Provided information Start Marker

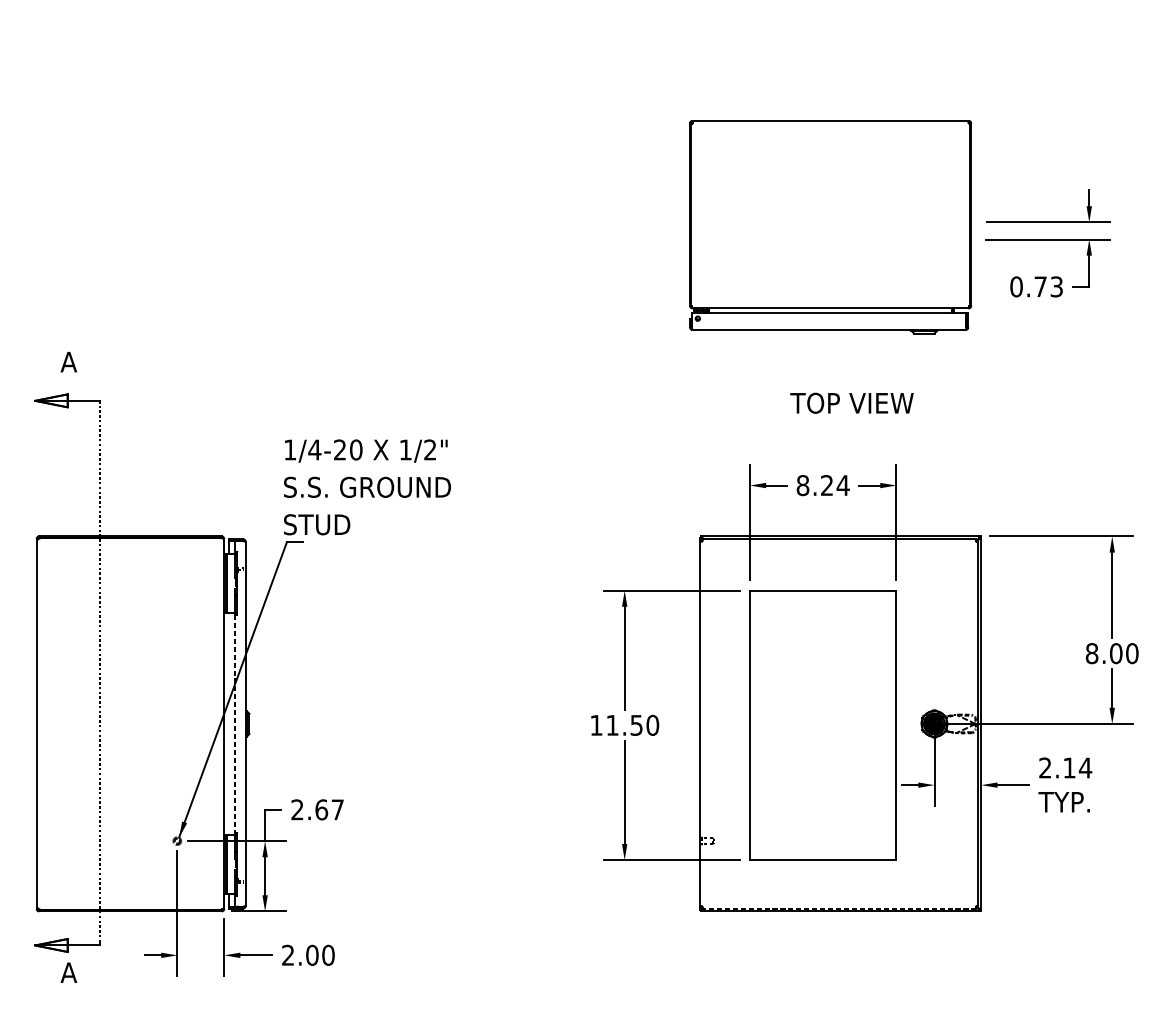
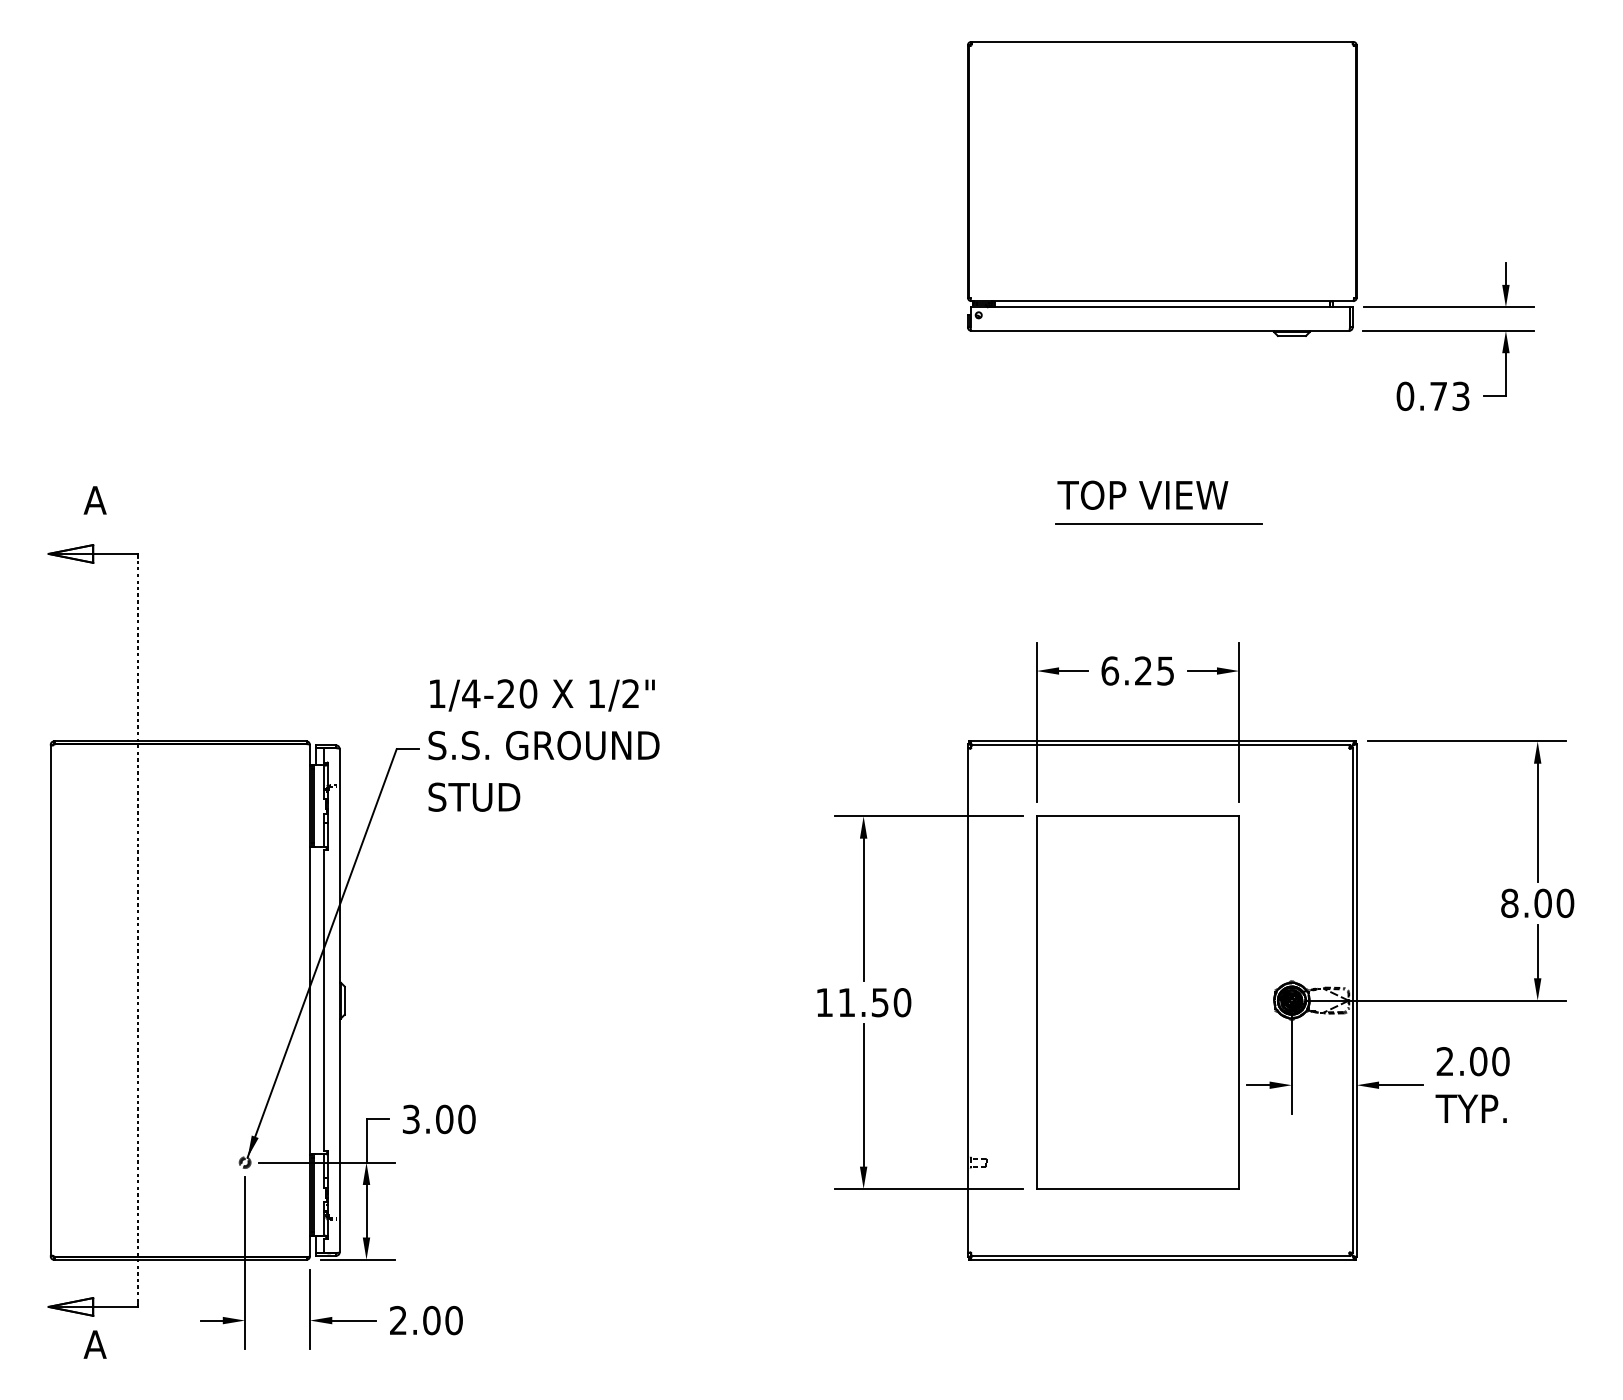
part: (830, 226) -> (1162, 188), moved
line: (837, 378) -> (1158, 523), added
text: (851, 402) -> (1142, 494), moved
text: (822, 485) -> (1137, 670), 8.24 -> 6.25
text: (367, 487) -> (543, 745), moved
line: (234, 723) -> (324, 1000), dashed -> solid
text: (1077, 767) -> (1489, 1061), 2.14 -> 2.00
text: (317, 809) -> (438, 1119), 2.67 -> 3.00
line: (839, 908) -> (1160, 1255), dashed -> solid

Provided information End Marker
Provided information Start Marker

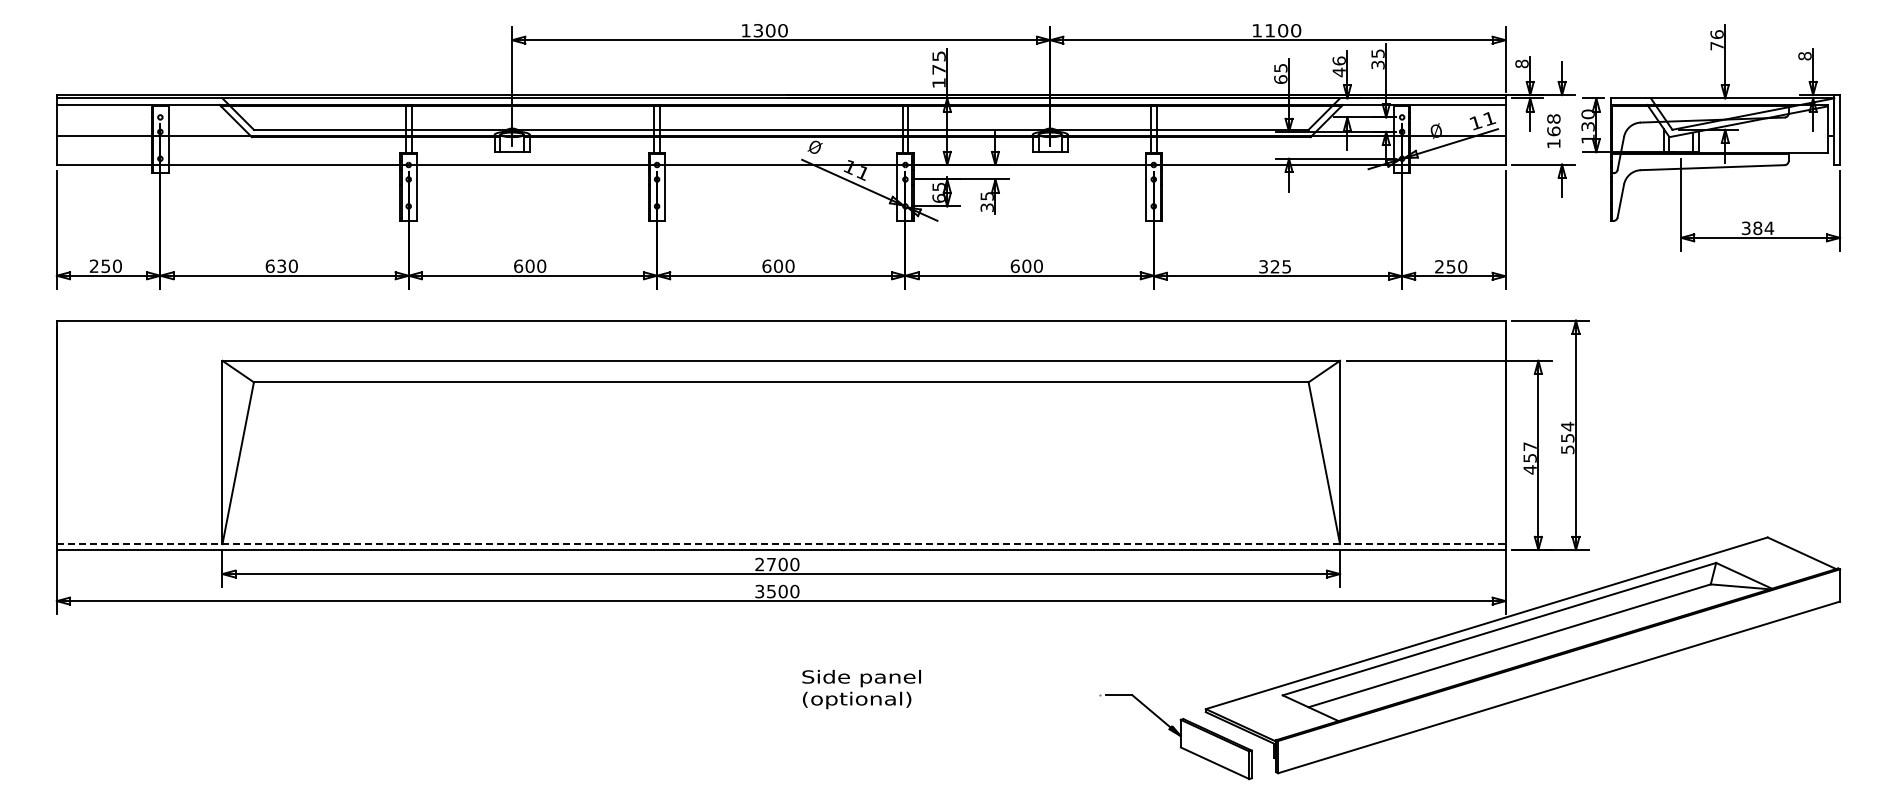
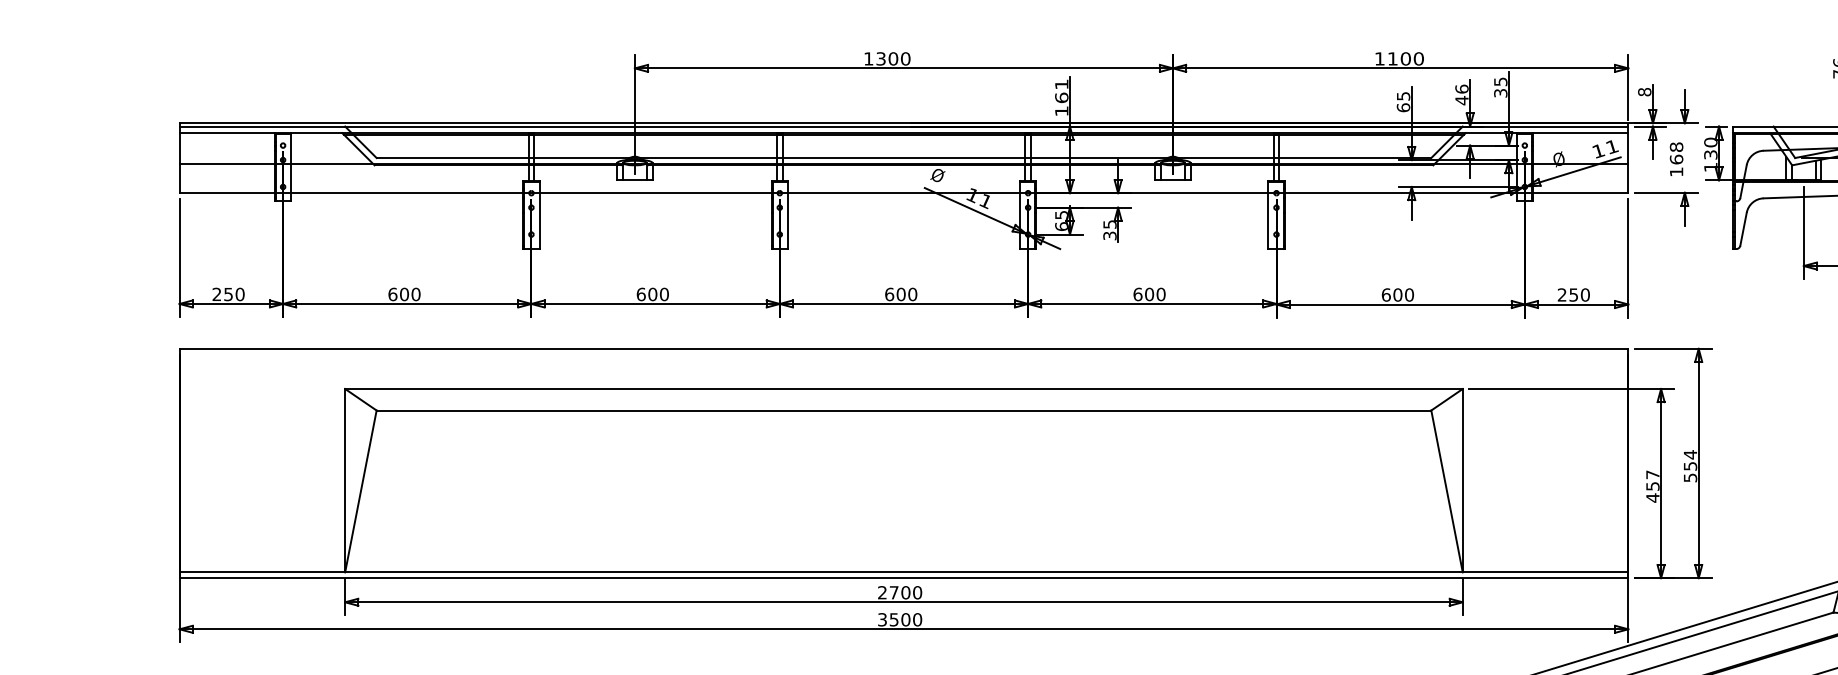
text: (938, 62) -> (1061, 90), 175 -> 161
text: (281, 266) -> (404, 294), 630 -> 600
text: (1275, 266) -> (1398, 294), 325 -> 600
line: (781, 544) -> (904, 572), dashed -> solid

Provided information End Marker

#### [What to do]
Taking the listing above as the source, transcribe only the lines starting at the line with "line: (234, 723)" and going through the line with "line: (839, 908)", unaltered and with both ends included.

#### [Answer section]
line: (234, 723) -> (324, 1000), dashed -> solid
text: (1077, 767) -> (1489, 1061), 2.14 -> 2.00
text: (317, 809) -> (438, 1119), 2.67 -> 3.00
line: (839, 908) -> (1160, 1255), dashed -> solid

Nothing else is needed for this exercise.